Outside of the DJs, and maybe their loyal friends, does anyone really listen to WLFM, the local Lawrence University-operated radio station?
Not really, apparently. Which is a shame, since this year the station is staffed by some of the most enthusiastic, die-hard, music-lovin’ students since … well, last year.
Station manager and junior Bart Borej looks like your typical punk-rock, angry adolescent, complete with studded belt and scruffy facial hair. But stereotypes to the contrary, Bart enjoys a variety of music genres: “You just haven’t rocked until you’ve experienced Fantasy Death Metal.”
Along with the other members of the WLFM staff, Borej receives a plethora of early-release music daily, which serves to expand their taste in music. As the other Top 30 director, sophomore Charles Hagman, said, “I used to be really into hardcore and punk stuff, but in a lot of ways I have out grown that. My tastes change weekly.”
Part of the staff’s responsibility, apart from rocking out on their respective shows, includes sorting the new music and deciding what to play and what to discard. The number of times a CD is played is then charted and reported to the College Music Journal. Finally, the playlist report is factored into deciding the overall college radio charts.
For Loud Rock director Andy Hanson-Dvoracek, perhaps the most difficult aspect of the job is keeping the focus on good music while simultaneously pleasing the promotional companies that distribute new music. He compares this struggle to high school bullies, although he does acknowledge that, without this pressure, many bands would not get exposure.
Among the problems associated with the station, Borej lists lack of funding as the biggest. During one broadcast of a football game, the show had to be stopped due to equipment failure. Fortunately, there have been no problems as of yet with either the staff or the music.
Borej claims that this year, the Lawrentian-operated radio program improves on that of last year.
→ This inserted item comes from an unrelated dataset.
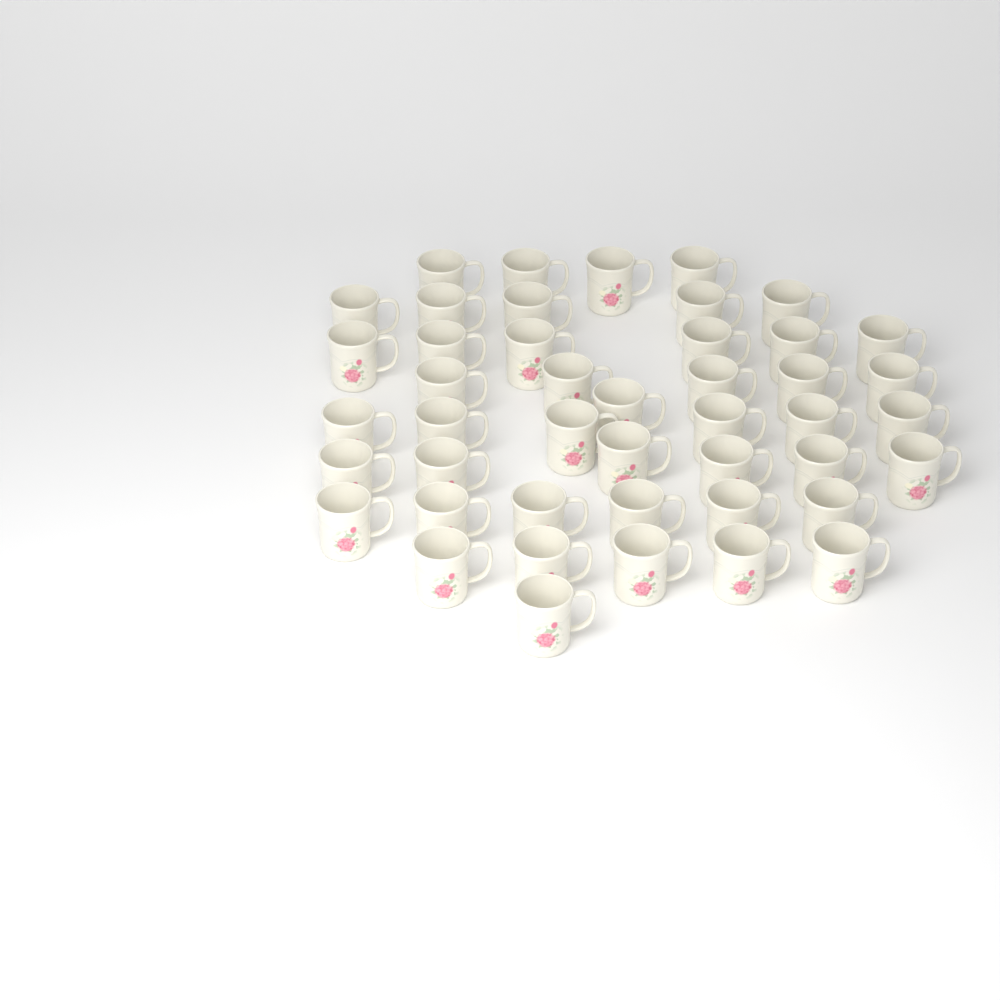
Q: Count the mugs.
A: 45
With the aid of the other staffers, he’s sorted the various shows into logical blocks by genre, in order to encourage people who enjoy one genre to continue listening to similar shows. “There’s nothing worse than rocking out to Yngwie Malmsteen one minute and then hearing Yanni the next, unless you’re into that of course.”
Interestingly, Appleton locals are also involved with WLFM. “There’s one guy who’s had an ongoing show for the past couple years,” states Borej. Of course, anyone can apply for a show; stop in at the WLFM office in the Conservatory for an application.
The ideal candidate for a WLFM show, according to the staff, is someone who loves music and who wants to expose a particular genre to the campus. Of course, unless you, like Hagman, “know how to rock out” you might not enjoy the job.
In many ways, WLFM is like any other local music radio station, complete with enthusiastic, knowledgeable DJs and plenty of fresh music. What’s missing? The audience!
According to Borej, Lawrence students should listen to WLFM because of its free and easy access. For those without radios, WLFM is broadcast live on the web. For a full outline of the current shows, check out www.lawrence.edu/sorg/wlfm.